Menyaksikan perdebatan ini terjadi di antara para elf dalam beberapa episode pertama musim ke-2 terasa sangat membingungkan. Hal ini pada dasarnya tidak seperti Tolkien sehingga sulit untuk membayangkan bagaimana hal itu bisa menjadi seri yang secara terang-terangan menghormati visi dan dunia Tolkien. Zaman Kedua sebagian besar ditandai oleh penipuan. Sauron menjelajahi dunia menipu semua orang yang dia bisa dalam upaya untuk kembali ke kekuatan sebelumnya. Selama waktu ini, seluruh Middle-earth mulai terpengaruh olehnya dengan satu atau lain cara, beberapa jauh lebih dahsyat daripada yang lain, tetapi penipuan adalah kuncinya. Membuat para elf membuat pilihan ini dengan sukarela hanya akan semakin merampas kekuatan tipu daya Sauron. Namun, yang lebih penting, hal itu juga mengkhianati inti pesan Tolkien tentang cara-cara halus bahwa kejahatan murni dapat merusak bahkan orang-orang terhebat dan paling cemerlang.
Foto: Ben Rothstein/Prime Video
Tidak ada satu karakter pun yang lebih menderita akibat ide ini daripada Galadriel. Ditipu oleh Sauron di musim pertama adalah satu hal, fakta yang dapat dipahami dan terbukti: Sauron adalah ahli kejahatan dan tipu daya, dan dia akan memangsa kelemahan apa pun yang dia lihat dan memanfaatkannya untuk memutarbalikkan pikiran Anda agar menuruti perintahnya. Namun di musim kedua — saat dia menyadari bahwa dia membantu Sauron, dan bahwa Sauron berperan dalam pembuatan tiga Cincin Kekuatan elf — dia tetap mendesak agar cincin-cincin itu digunakan. Ini adalah pembalikan total dari siapa dia di musim pertama. Pertunjukan dibuka dengan Galadriel sebagai satu-satunya elf yang masih percaya Sauron masih hidup, dan juga percaya bahwa dia sangat berbahaya sehingga harus diburu dengan cara apa pun. Sekarang, satu musim kemudian, dia memohon kepada elf lain untuk menggunakan sihir Saruon. Ditipu olehnya sekali saat dia menyamar adalah satu hal, tetapi ditipu olehnya saat dia tahu itulah yang dia incar terasa bodoh dan tidak dapat dimaafkan untuk karakter yang begitu penting dan heroik.
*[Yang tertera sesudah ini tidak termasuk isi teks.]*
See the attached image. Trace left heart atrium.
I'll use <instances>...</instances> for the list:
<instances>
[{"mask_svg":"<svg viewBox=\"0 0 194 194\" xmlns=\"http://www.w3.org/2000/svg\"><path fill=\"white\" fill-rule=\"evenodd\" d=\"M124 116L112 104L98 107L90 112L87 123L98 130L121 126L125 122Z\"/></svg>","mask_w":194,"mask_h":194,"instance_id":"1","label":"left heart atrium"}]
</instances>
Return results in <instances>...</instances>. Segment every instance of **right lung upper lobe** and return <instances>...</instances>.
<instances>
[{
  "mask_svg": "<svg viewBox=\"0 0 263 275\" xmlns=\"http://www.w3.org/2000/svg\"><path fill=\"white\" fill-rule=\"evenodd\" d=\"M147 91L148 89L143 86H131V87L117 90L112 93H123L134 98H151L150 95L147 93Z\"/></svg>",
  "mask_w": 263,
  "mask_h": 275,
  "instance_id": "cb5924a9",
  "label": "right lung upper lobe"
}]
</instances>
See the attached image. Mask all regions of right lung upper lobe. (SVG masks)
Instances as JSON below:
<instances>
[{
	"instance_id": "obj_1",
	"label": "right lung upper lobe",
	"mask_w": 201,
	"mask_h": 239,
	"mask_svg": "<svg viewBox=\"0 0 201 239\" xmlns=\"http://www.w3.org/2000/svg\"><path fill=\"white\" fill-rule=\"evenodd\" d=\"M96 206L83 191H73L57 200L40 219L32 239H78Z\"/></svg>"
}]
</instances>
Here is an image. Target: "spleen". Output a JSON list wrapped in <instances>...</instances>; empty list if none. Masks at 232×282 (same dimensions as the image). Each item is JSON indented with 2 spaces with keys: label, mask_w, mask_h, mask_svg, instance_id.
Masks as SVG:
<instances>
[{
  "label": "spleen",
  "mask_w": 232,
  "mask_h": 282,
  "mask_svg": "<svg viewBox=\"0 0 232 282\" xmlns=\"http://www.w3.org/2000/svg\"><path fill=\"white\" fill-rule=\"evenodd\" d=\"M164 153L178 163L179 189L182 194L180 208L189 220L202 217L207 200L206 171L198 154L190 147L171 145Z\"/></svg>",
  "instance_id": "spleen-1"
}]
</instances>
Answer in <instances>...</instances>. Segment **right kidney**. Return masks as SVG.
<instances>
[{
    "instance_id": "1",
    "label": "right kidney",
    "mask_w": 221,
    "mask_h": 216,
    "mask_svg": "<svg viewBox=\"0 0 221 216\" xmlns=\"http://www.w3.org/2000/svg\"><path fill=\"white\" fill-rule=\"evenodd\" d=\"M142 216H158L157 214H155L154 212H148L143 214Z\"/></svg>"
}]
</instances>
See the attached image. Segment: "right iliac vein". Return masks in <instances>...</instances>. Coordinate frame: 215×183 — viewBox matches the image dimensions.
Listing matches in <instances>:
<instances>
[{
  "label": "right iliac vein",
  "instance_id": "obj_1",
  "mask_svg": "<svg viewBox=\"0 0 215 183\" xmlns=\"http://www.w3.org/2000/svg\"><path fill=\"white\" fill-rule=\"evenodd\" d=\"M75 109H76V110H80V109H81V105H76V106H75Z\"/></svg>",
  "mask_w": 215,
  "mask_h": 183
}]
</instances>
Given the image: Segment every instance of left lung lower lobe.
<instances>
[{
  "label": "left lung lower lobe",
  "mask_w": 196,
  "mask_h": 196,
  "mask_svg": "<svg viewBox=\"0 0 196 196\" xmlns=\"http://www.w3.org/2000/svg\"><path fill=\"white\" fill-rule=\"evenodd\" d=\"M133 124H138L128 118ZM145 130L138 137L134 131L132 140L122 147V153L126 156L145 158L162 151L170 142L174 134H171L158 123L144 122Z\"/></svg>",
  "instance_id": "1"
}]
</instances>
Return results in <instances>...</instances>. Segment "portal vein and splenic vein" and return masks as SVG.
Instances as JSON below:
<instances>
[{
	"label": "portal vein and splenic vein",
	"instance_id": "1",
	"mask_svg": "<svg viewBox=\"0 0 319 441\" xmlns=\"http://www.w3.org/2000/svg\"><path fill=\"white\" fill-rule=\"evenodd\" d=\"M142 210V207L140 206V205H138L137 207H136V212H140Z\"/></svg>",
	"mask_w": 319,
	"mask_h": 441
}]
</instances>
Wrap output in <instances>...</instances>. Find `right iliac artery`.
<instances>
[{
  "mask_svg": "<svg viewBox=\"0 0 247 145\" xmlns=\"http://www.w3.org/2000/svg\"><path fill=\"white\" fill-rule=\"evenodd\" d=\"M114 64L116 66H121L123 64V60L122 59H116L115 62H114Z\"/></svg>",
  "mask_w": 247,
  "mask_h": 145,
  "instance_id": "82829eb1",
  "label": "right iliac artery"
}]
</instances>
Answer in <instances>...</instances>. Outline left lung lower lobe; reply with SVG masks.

Dan tragedi terbesar dalam semua kekacauan ini adalah bahwa semua itu tidak diperlukan sejak awal. Kisah Tolkien, dan seluruh jagat Legendarium, tidak dibangun untuk moral abu-abu — dan itu bukan hal yang buruk. Itulah jagat fantasi modern yang mendasar, dan salah satu latar belakang terhebat yang pernah ada untuk cerita tentang kebaikan versus kejahatan. Dan seharusnya tidak perlu lebih dari itu. Perjuangan untuk tetap baik di dunia yang jatuh dan rumit sudah cukup menarik dengan sendirinya; mereka tidak membutuhkan argumen tambahan untuk kejahatan atau desakan TV bergengsi bahwa tidak ada yang namanya baik dan buruk. Dengan mencoba mengubah The Lord of the Rings menjadi TV yang hebat, yang berhasil dilakukan Payne dan McKay hanyalah merampas apa yang membuatnya istimewa dari jagat Tolkien.
Tiga episode pertama dari Lord of the Rings: Cincin Kekuatan musim 2 sekarang ditayangkan di Prime Video. Episode baru ditayangkan setiap hari Kamis.